The film is especially weak and bland when compared to director Rob Reiner's Stand By Me, set in roughly the same time period. Unlike Flipped, that film didn't gloss over the darker parts of its young characters' lives. Here, those darker notes seem tacked on, and the movie varies wildly in tone. Bryce's father (a miscast Anthony Edwards) is a snarky alcoholic with shattered dreams, though this is only made clear in one awkward dinner party scene. When he erupts in violence at one point, it comes out of nowhere and strains credibility. The money problems of Juli's parents (Aidan Quinn and Penelope Ann Miller) seem more realistic and believable.
It's interesting that the original novel is set in the present day. There's no good reason that director Reiner switched the film version to the ’50s other than pandering to baby boomer nostalgia.
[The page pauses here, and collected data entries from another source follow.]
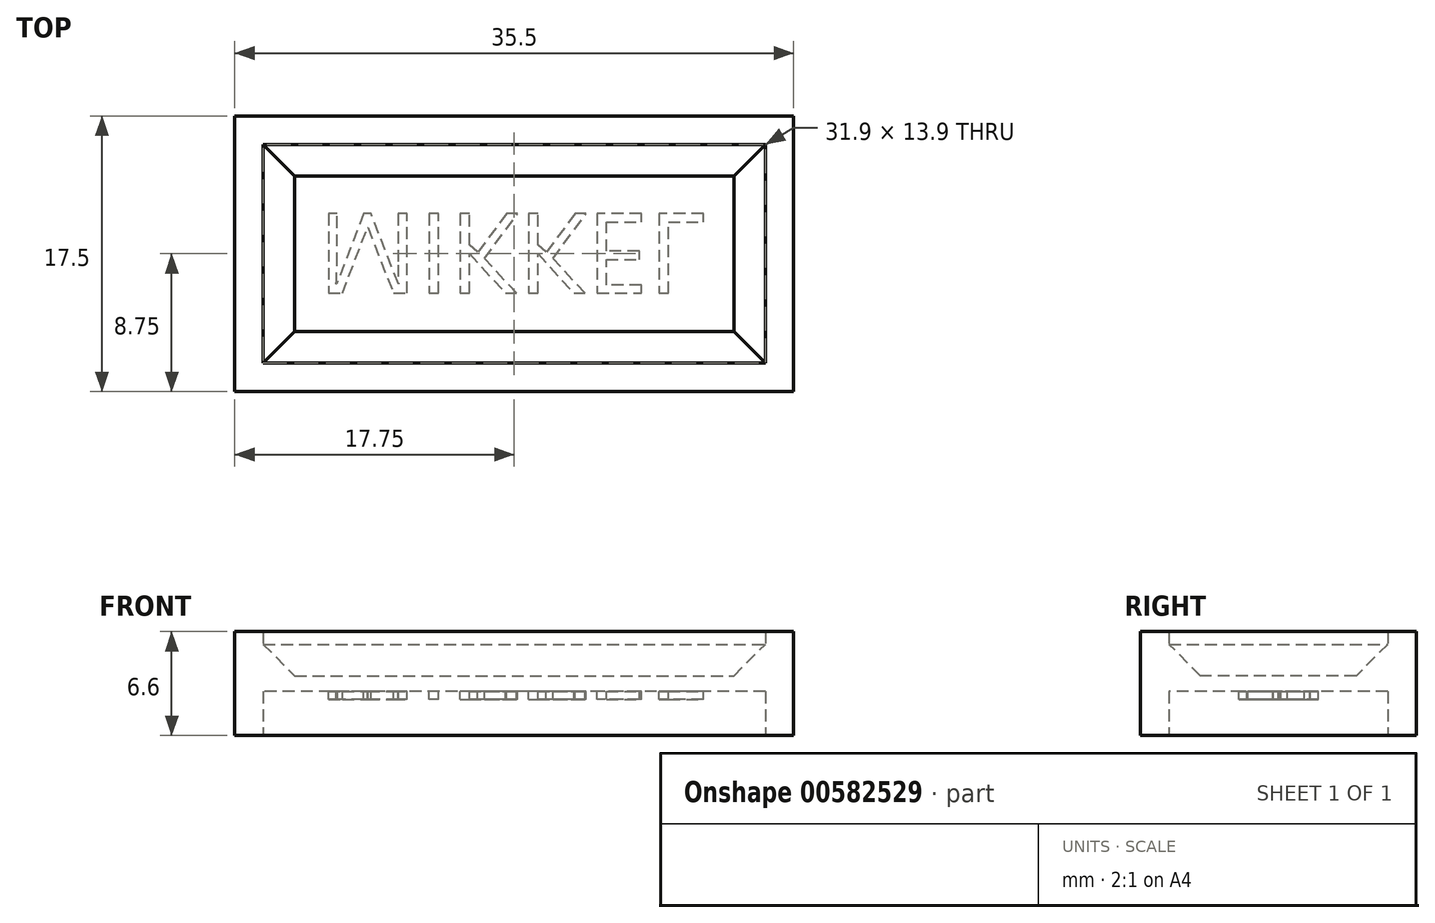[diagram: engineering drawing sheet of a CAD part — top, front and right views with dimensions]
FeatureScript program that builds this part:
annotation { "Feature Type Name" : "Feature", "Feature Type Description" : "" }
export const myFeature = defineFeature(function(context is Context, id is Id, definition is map)
    precondition{}
    {
        {
            var Q0;
            Q0=qCreatedBy(makeId("Top.planeOp"),FACE);
            var sketch = newSketch(context, id + "F0", { "sketchPlane" : qUnion([Q0])});
            skLineSegment(sketch, "E0.bottom", {"start": v(17.75, 8.75) * mm, "end": v(-17.75, 8.75) * mm});
            skLineSegment(sketch, "E0.top", {"start": v(17.75, -8.75) * mm, "end": v(-17.75, -8.75) * mm});
            skLineSegment(sketch, "E0.left", {"start": v(17.75, 8.75) * mm, "end": v(17.75, -8.75) * mm});
            skLineSegment(sketch, "E0.right", {"start": v(-17.75, 8.75) * mm, "end": v(-17.75, -8.75) * mm});
            skPoint(sketch, "E0.middle", {"position": v(0, 0) * mm});
            skLineSegment(sketch, "E1.0", {"start": v(-15.95, 6.95) * mm, "end": v(-15.95, -6.95) * mm});
            skLineSegment(sketch, "E1.1", {"start": v(15.95, 6.95) * mm, "end": v(-15.95, 6.95) * mm});
            skLineSegment(sketch, "E1.2", {"start": v(15.95, 6.95) * mm, "end": v(15.95, -6.95) * mm});
            skLineSegment(sketch, "E1.3", {"start": v(15.95, -6.95) * mm, "end": v(-15.95, -6.95) * mm});
            skSolve(sketch);
        }
        {
            var Q0;
            Q0=makeQuery(id+"F0.imprint","IMPRINT",FACE,{"disambiguationData":[TD([[makeQuery(id+"F0.imprint","IMPRINT",EDGE,{"derivedFrom":sQuery(id+"F0.wireOp",EDGE,"E1.0")}),1.0]])]});
            extrude(context, id + "F1", {"entities" : qUnion([Q0]), "endBound" : BoundingType.SYMMETRIC, "depth" : 1 * mm, "offsetDistance" : 25 * mm});
        }
        {
            var Q0;
            Q0=makeQuery(id+"F0.imprint","IMPRINT",FACE,{"disambiguationData":[TD([[makeQuery(id+"F0.imprint","IMPRINT",EDGE,{"derivedFrom":sQuery(id+"F0.wireOp",EDGE,"E0.bottom")}),1.0]])]});
            extrude(context, id + "F2", {"entities" : qUnion([Q0]), "operationType" : NewBodyOperationType.ADD, "endBound" : BoundingType.SYMMETRIC, "depth" : 6.6 * mm, "offsetDistance" : 25 * mm});
        }
        {
            var Q0;
            Q0=makeQuery(id+"F1.opExtrude","CAP_EDGE",EDGE,{"disambiguationData":[OSD([sQuery(id+"F0.wireOp",EDGE,"E1.1")])],"isStart":false});
            var Q1;
            Q1=makeQuery(id+"F1.opExtrude","CAP_EDGE",EDGE,{"disambiguationData":[OSD([sQuery(id+"F0.wireOp",EDGE,"E1.2")])],"isStart":false});
            var Q2;
            Q2=makeQuery(id+"F1.opExtrude","CAP_EDGE",EDGE,{"disambiguationData":[OSD([sQuery(id+"F0.wireOp",EDGE,"E1.3")])],"isStart":false});
            var Q3;
            Q3=makeQuery(id+"F1.opExtrude","CAP_EDGE",EDGE,{"disambiguationData":[OSD([sQuery(id+"F0.wireOp",EDGE,"E1.0")])],"isStart":false});
            var Q4;
            Q4=makeQuery(id+"F1.opExtrude","CAP_EDGE",EDGE,{"disambiguationData":[OSD([sQuery(id+"F0.wireOp",EDGE,"E1.3")])],"isStart":true});
            var Q5;
            Q5=makeQuery(id+"F1.opExtrude","CAP_EDGE",EDGE,{"disambiguationData":[OSD([sQuery(id+"F0.wireOp",EDGE,"E1.0")])],"isStart":true});
            var Q6;
            Q6=makeQuery(id+"F1.opExtrude","CAP_EDGE",EDGE,{"disambiguationData":[OSD([sQuery(id+"F0.wireOp",EDGE,"E1.1")])],"isStart":true});
            var Q7;
            Q7=makeQuery(id+"F1.opExtrude","CAP_EDGE",EDGE,{"disambiguationData":[OSD([sQuery(id+"F0.wireOp",EDGE,"E1.2")])],"isStart":true});
            chamfer(context, id + "F3", {"entities" : qUnion([Q0, Q1, Q2, Q3, Q4, Q5, Q6, Q7]), "width" : 2 * mm, "tangentPropagation" : true});
        }
        {
            var Q0;
            Q0=makeQuery(id+"F1.opExtrude","CAP_FACE",FACE,{"disambiguationData":[OSD([sQuery(id+"F0.wireOp",EDGE,"E1.0"),sQuery(id+"F0.wireOp",EDGE,"E1.1"),sQuery(id+"F0.wireOp",EDGE,"E1.2"),sQuery(id+"F0.wireOp",EDGE,"E1.3")])],"isStart":true});
            var sketch = newSketch(context, id + "F4", { "sketchPlane" : qUnion([Q0])});
            skText(sketch, "E2", { "text": "MIKKEL", "fontName": "OpenSans-Regular.ttf"});
            const initialGuessF4  = {"E2": [-0.0125, -0.00255, 1, 0, 0.0051]};
            skSetInitialGuess(sketch, initialGuessF4);
            skSolve(sketch);
        }
        {
            var Q0;
            Q0 = qSketchRegion(id + "F4", true);
            extrude(context, id + "F5", {"entities" : qUnion([Q0]), "operationType" : NewBodyOperationType.ADD, "depth" : 0.5 * mm, "offsetDistance" : 25 * mm});
        }
    });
The result is a sappy Hallmark card of a film. Rated PG for language. 90m. At the Minor.
-- Jay Aubrey-Herzog
THE AMERICAN. Professional assassin played by George Clooney kills enemies in Europe with his good looks. Rated R. 105m. At the Broadway and Mill Creek.
THE EXPENDABLES. Jean-Claude Van Damme turned down this film for artistic reasons. There you have it. Rated R. 103m. At the Broadway and Fortuna.
THE GIRL WHO PLAYED WITH FIRE. The second film based on Stieg Larsson's Millenium Trilogy. Rated R. 129m. At the Minor.
GOING THE DISTANCE. Long distance relationships can be difficult ... and hilarious! Rated R. 103m. At the Broadway and Mill Creek.
INCEPTION. Still not sure what happns when you die in the fourth level and your top stops spinning, but Leonardo is a total dream-boat. Geddit?!? See it three dozen times more. Rated PG-13. 148m. At the Broadway and Mill Creek.
THE LAST EXORCISM. There is no such thing as a routine exorcism. Rated PG-13. 107m. At the Broadway.
MACHETE. Danny Trejo stars as a renegade federale. Directed by Robert Rodriguez. Rated R. 102m. At the Broadway and Mill Creek.
NANNY MCPHEE RETURNS. Emma Thompson reprises her role as the magical children's disciplinarian. Rated PG. 109m. At the Broadway, Mill Creek and Fortuna.
THE OTHER GUYS. Mark Wahlberg and Will Ferrell star as a cop odd couple. PG-13. 108m. At Broadway, Garberville and Mill Creek.
THE SWITCH. Jennifer Aniston decides artificial insemination is the only way she'll ever have a baby. But something goes wrong! Rated PG-13. 101m. At the Broadway.
TAKERS. A group of bank robbers take on one job too many. Rated PG-13. 107m. At the Broadway.
VAMPIRES SUCK. What do you think this movie might have in common with vampires? PG-13. 85m. At Fortuna.